Der Zwerg libère à l'envi un flux post-wagnérien et Jugendstil que contredit violemment un décor qu'on croirait tout droit sorti de La petite renarde rusée version André Engel [lire notre chronique du 25 juin 2010]. La faute à cette méchante forêt d'asperges lubriques au-dessus de laquelle tourne un inutile ventilateur déglingué en forme de fleur. Sur le même mode, la faune sexuelle de la cour d'Espagne est peuplée de filles-fleurs qui entourent une infante d'une beauté adolescente, perverse et insupportable. La progression de l'intrigue est soulignée par une variation progressive de l'éclairage qui passe des teintes chaudes et orangées à une palette plus dure excluant de fait le sourire des premières scènes.
Même si le drame de Zemlinsky ne renoue pas avec la noirceur délétère de la nouvelle d'Oscar Wilde, son opéra est d'une beauté magistrale, diamétralement opposée à la concentration du minutage. L'impossible représentation du personnage central est ici détournée par l'utilisation distanciée d'une marionnette que manipule le chanteur. Pourtant, à aucun moment l'attention se porte sur ce « nain » si peu conforme à la difformité repoussante décrite dans le livret. Charles Workman semble embarrassé par cet encombrant prolongement qui traîne devant lui. Ce soir de première lui est malheureusement fatal en ce qui concerne sa capacité à élever le personnage à la dimension impossible d'un Siegfried découvrant la psychanalyse et le stade du miroir. Quasiment en scène d'un bout à l'autre de l'ouvrage, la sollicitation écrasante dans le registre tendu fait céder le tissu vocal en de nombreuses occasions. Face à lui, par le timbre la Donna Clara de Nicola Beller Carbone n'en paraît que plus dominatrice et insolente de venin et de perversité rentrés. Cette Salomé de salon est tempérée par la présence « maternante » de Béatrice Uria-Monzon qui n'a pas à déployer toute l'ampleur de ses moyens pour composer efficacement le personnage de Ghita.
Avec L’enfant et les sortilèges, on quitte la fièvre harmonique viennoise pour une écriture au cordeau et une palette sonore opaline, pleine de faux-semblants. L'enchaînement des scènes y est systématisé par une mise en scène morcelée, plus attachée à réussir des « épisodes » qu’à soigner le lissage de l'ensemble dans une vision homogène. Le plus surprenant est le choix d’une couleur globale relativement terne et sombre comme toile de fond à une succession d'atmosphères fort bigarrées.

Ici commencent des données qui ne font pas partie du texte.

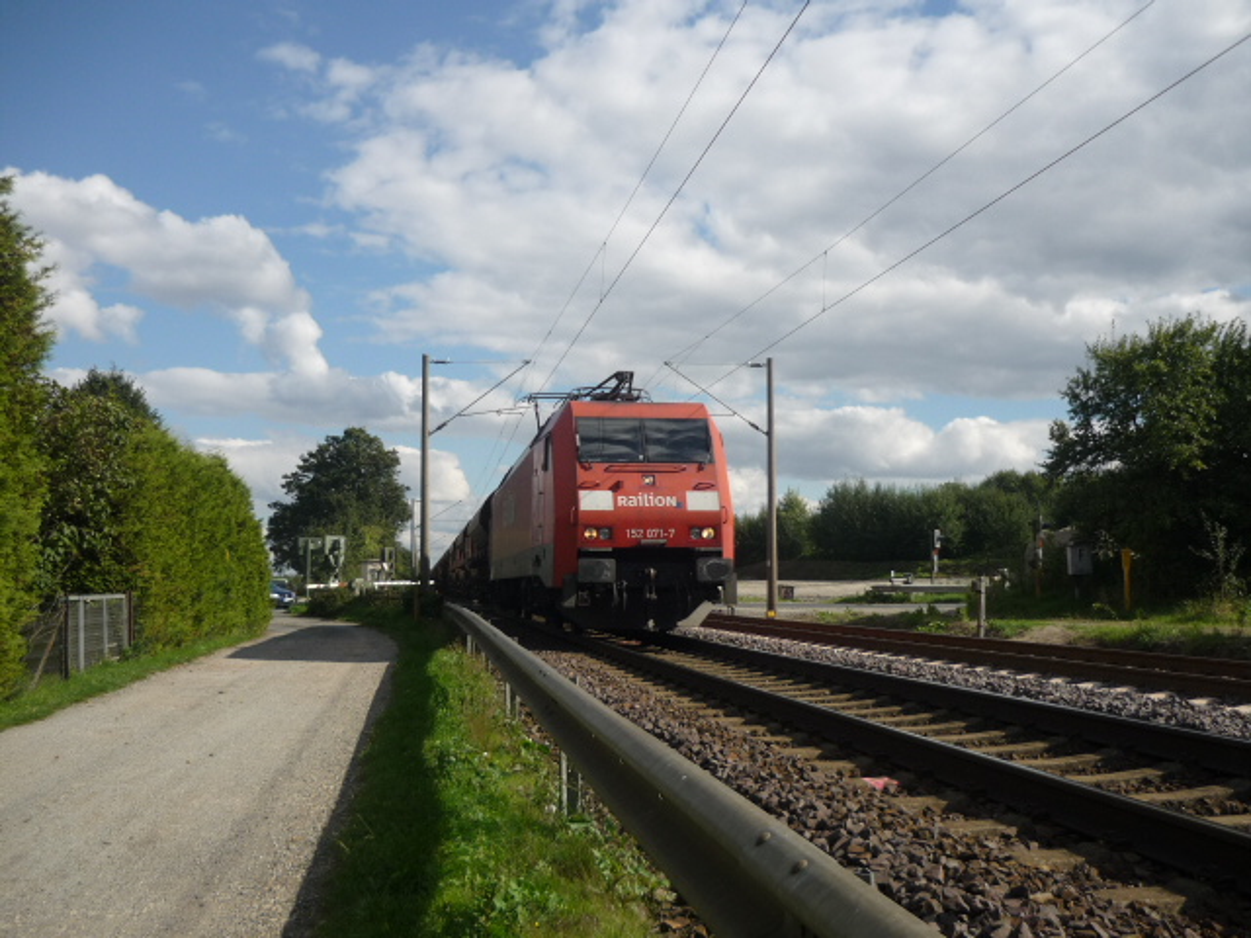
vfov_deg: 42.9
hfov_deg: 55.4
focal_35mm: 33
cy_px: 469
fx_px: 1193
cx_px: 626
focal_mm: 5.5
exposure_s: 1/200
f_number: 8
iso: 100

On retrouve avec bonheur un plateau vocal largement issu des rangs de l'Atelier lyrique de l'Opéra national de Paris. L'Enfant de Gaëlle Méchaly est encore un peu à l'étroit dans son costume amidonné, mais la voix possède des qualités très diseuses et subtiles. La scène de la Princesse à la recherche de sa moitié (flottante) de corps doit sa réussite à la finesse et la précision de la voix d'Amel Brahim-Djelloul. La déchirure de la toile de Jouy et le chœur des pastoureaux dépassent en imagination visuelle et en épaisseur spirituelle ce que la leçon d'arithmétique peine à imposer, malgré l'excellent petit vieillard de François Piolino.
Paul Daniel réussit à animer depuis la fosse un discours musical qui sollicite à l'extrême les instrumentistes de l'orchestre maison. L'endurance des pupitres est judicieusement ménagée dans un Zemlinsky qui refuse de libérer toute la puissance qu'on pourrait y trouver en studio. La seconde partie est elle aussi fort équilibrée et d'un soutien très sûr pour le plateau.